**Text section**.
══════
Monday, March 25, 2013

San Francisco Restaurant Recommendations

Hello All -

I have to travel to San Fran for work in April and I haven't been there in 20 years. I know almost nothing about the city. I'm wondering if I can ask you, dear readers, to share your recommendations for good eating in San Fran. Breakfast, lunch, and dinner ideas welcome - anything that's good to eat, from the rickety and run down place with the best tacos to the nicer place with great food and a good wine list.

I really appreciate it!



bsp said...

Commonwealth, SPQR, Tartine bakery, Benu, Delfina, Ritual Coffee, Swan Oyster Depot, Bi-Rite Creamery, Boccolone, Ferry Building Saturday farmers market (Primavera for some of the best mexican, Roli roti for the best porchetta sandwich), Mission Chinese Food. I could go on and on, but those are my favorites!

Dan McGrew said...

Slanted Door - especially the wine list.

wineshlub said...
══════
**Data extracts**.
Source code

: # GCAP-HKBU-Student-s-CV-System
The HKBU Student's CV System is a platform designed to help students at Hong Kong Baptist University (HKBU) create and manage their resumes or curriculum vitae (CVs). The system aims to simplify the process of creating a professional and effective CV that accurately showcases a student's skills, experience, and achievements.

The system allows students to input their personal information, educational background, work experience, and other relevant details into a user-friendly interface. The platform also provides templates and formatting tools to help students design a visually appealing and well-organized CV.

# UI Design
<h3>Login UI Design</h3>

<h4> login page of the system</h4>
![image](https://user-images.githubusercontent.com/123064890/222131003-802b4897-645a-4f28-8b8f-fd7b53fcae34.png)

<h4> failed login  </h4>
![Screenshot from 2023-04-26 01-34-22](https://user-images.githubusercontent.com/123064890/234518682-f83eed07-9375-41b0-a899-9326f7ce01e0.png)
══════
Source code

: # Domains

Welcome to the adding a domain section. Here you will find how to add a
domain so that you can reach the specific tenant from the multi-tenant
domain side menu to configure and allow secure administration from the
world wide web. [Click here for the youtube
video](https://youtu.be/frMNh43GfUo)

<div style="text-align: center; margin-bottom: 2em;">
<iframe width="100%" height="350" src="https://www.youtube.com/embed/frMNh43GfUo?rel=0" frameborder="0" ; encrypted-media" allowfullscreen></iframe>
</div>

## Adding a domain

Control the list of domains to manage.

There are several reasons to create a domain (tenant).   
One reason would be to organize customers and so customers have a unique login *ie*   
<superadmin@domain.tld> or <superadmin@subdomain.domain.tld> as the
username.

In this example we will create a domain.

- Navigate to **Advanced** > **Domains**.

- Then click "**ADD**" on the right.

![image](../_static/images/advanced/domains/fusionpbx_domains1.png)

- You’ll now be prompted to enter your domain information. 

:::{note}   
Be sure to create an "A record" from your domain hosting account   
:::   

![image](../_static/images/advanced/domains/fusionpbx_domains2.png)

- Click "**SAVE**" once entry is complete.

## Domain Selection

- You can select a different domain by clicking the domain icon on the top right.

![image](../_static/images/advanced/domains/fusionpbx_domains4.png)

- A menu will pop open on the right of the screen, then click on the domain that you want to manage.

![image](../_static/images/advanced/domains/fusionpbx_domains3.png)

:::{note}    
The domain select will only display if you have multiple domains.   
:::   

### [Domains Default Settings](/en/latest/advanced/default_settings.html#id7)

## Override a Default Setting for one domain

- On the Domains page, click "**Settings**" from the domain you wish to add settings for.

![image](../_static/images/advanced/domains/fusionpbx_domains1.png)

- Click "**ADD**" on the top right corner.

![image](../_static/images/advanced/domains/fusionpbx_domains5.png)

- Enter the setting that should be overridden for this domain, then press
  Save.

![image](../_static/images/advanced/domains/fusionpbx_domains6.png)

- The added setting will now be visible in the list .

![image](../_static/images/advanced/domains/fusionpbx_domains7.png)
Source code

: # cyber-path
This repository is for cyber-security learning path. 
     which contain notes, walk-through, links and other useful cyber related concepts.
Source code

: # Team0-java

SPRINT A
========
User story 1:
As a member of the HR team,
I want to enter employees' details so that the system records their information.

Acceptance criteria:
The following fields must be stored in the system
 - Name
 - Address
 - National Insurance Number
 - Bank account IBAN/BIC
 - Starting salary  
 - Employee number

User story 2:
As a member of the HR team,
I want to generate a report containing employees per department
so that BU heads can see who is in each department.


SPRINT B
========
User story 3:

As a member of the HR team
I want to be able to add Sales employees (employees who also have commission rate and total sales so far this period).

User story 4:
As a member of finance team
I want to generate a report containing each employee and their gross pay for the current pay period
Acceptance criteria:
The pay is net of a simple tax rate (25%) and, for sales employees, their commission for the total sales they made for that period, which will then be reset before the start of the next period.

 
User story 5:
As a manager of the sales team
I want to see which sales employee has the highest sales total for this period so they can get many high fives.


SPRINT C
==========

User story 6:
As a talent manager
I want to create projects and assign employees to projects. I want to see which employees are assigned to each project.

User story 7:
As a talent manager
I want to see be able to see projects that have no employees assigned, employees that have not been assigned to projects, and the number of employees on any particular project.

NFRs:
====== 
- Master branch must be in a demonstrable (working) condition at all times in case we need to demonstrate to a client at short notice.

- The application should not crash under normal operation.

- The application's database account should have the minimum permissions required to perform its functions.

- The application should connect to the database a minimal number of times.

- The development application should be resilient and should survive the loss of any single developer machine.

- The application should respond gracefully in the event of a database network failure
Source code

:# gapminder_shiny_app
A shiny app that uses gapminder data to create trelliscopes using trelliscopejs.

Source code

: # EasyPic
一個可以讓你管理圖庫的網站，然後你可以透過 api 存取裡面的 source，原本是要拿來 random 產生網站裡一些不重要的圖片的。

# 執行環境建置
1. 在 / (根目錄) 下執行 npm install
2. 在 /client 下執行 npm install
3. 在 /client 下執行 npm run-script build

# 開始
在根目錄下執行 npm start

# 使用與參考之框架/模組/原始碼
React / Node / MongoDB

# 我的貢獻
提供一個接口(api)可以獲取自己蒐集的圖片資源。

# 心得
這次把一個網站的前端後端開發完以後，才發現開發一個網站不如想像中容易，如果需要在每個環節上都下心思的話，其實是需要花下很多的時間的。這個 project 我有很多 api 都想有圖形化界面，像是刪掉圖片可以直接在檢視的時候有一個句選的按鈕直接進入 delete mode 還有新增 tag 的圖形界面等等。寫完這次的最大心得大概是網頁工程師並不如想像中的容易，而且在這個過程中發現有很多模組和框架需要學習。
══════
**Assignment A**. In the San Francisco restaurant post, why does the writer ask readers for places to eat? Answer in one to three sentences.
**Assignment B**. Count the lines of the records that contain the string "platform", with case counting. Give only the number.
The records have no connection to the restaurant post.

**Written solution A**. The writer has to travel to San Francisco for work in April and hasn't been there in 20 years. The writer also knows almost nothing about the city.

**Written solution B**. 2